Soutenir la Russie mais ne pas s’y soumettre
Imaginez que la terre où reposent vos aïeux soit aux mains d’un pays étranger, dont les chars d’assaut pavanent avec à leur bord des soldats aux bottes boueuses, braillant des chansons de mauvais goût et empestant l’eau de vie. Puis, imaginez que vous devez malgré tout soutenir cette puissance étrangère car elle est la moins pire de toutes les alternatives… Cornélien n’est-ce pas?
Je me flatte d’être Français, de parler la langue des poètes et des conquérants. Les origines de ma famille se perdent dans les montagnes du Caucase, dans un petit pays nommé Géorgie, là où débarqua Jason avec ses Argonautes… Ce petit pays, longtemps aux mains des tsars russes, puis de leurs héritiers soviétiques, eut beaucoup à souffrir de ses occupants. Pensant recouvrer son indépendance en 1990, il n’était pas au bout de ses peines, le grand frère du nord ne voulant lâcher sa proie. C’est ainsi que la petite contrée dut affronter à maintes reprises ce géant glacial: la guerre de 2008 en est un exemple tragique.
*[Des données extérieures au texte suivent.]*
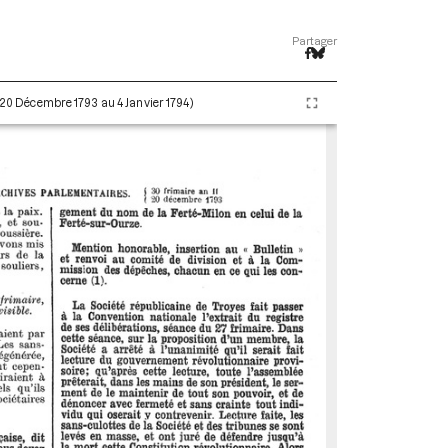
Partager
 (20 Décembre 1793 au 4 Janvier 1794)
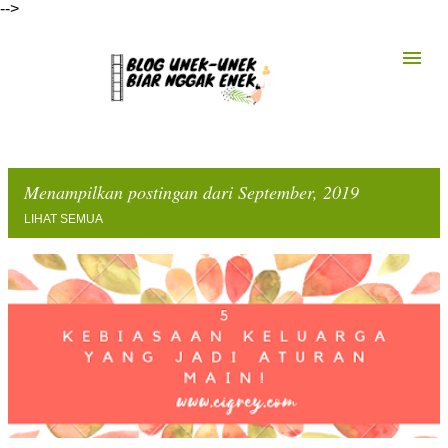
-->
Langsung ke konten utama
Menampilkan postingan dari September, 2019
LIHAT SEMUA
P
o
s
t
i
n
Lors de cette guerre – stoppée grâce aux efforts de Nicolas Sarkozy, ce que je lui tiens pour un des rares mérites – la Géorgie perdit des pans entiers de son territoire déjà minuscule.
Malgré cela, j’ai toujours soutenu la Russie (sauf lors de cette maudite guerre d’août 2008, évidemment). Car, quelle autre alternative s’offre à nous? L’impérialisme islamique de Daesh et des pétromonarchies, l’impérialisme américain et son délire consumériste, le progressisme et son sombre cortège de féministes dénudées et d’hommes châtrés… Entre l’épée du moujahid et la barbe de Conchita, le froid sibérien me parait être le moins pire des choix.
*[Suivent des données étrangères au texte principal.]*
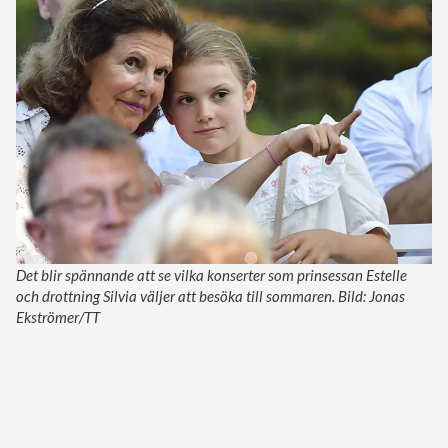
Det blir spännande att se vilka konserter som prinsessan Estelle
och drottning Silvia väljer att besöka till sommaren. Bild: Jonas
Ekströmer/TT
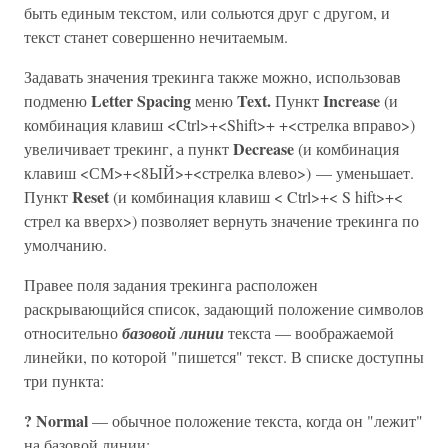
быть единым текстом, или сольются друг с другом, и
текст станет совершенно нечитаемым.
Задавать значения трекинга также можно, использовав
Letter Spacing
Text.
Increase
подменю
меню
Пункт
(и
комбинация клавиш <Ctrl>+<Shift>+ +<стрелка вправо>)
Decrease
увеличивает трекинг, а пункт
(и комбинация
клавиш <СМ>+<8ЫЙ>+<стрелка влево>) — уменьшает.
Reset
Пункт
(и комбинация клавиш < Ctrl>+< S hift>+<
стрел ка вверх>) позволяет вернуть значение трекинга по
умолчанию.
Правее поля задания трекинга расположен
раскрывающийся список, задающий положение символов
относительно
базовой линии
текста — воображаемой
линейки, по которой "пишется" текст. В списке доступны
три пункта:
? Normal
— обычное положение текста, когда он "лежит"
на базовой линии;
Il y a deux visions de la Russie: d’un coté le pays des catins et des ivrognes, gangréné par la corruption et le banditisme, une dictature sanguinaire où les faits et gestes du peuple sont épiés “jusque dans les chiottes”… De l’autre coté, l’image d’un pays traditionnel, fier de ses racines et sûr de son avenir, un pays de grandeur et de foi, une terre où la discipline et l’esprit de communauté prévalent…
Ces deux images se confortent et s’annulent mutuellement. Oui, la mafia russe est présente jusque dans les instances gouvernementales; oui, certaines filles s’adonnent à la prostitution pour nourrir leurs enfants; oui, des paysans désœuvrés, nostalgiques de l’URSS, noient leur chagrin dans la vodka. Mais, la Russie n’en demeure pas moins un pays à la culture foisonnante, à l’esprit fébrile. Le peuple russe est profondément patriote, et – contrairement à nous – ne se laisserait pas soumettre. L’amour de sa terre et le respect de sa tradition sont inculqués dès le berceau à l’enfant russe, qui les concrétise ensuite en priant à l’église, en apprenant l’histoire à l’école, puis en servant dans l’armée, fût-ce dans le cadre de guerres annexionnistes.
En comparant cela à la haine de soi que véhicule l’Occident décadent, et à la barbarie prêchée par les islamistes, on ne peut s’empêcher de souhaiter longue vie à la Russie et à ceux qui la dirigent. Il n’est pas question d’oublier l’impérialisme des Russes, et de troquer l’américanisation pour la russification. La France ne doit être ni aux ordres de l’oncle Sam, ni à ceux de l’oncle Vladimir. La France n’a pas vocation à être un pays de seconde zone, mais à être le porte-étendard d’un juste équilibre entre les peuples, surtout face à des empires aussi ambitieux et bellicistes que la Russie et les USA.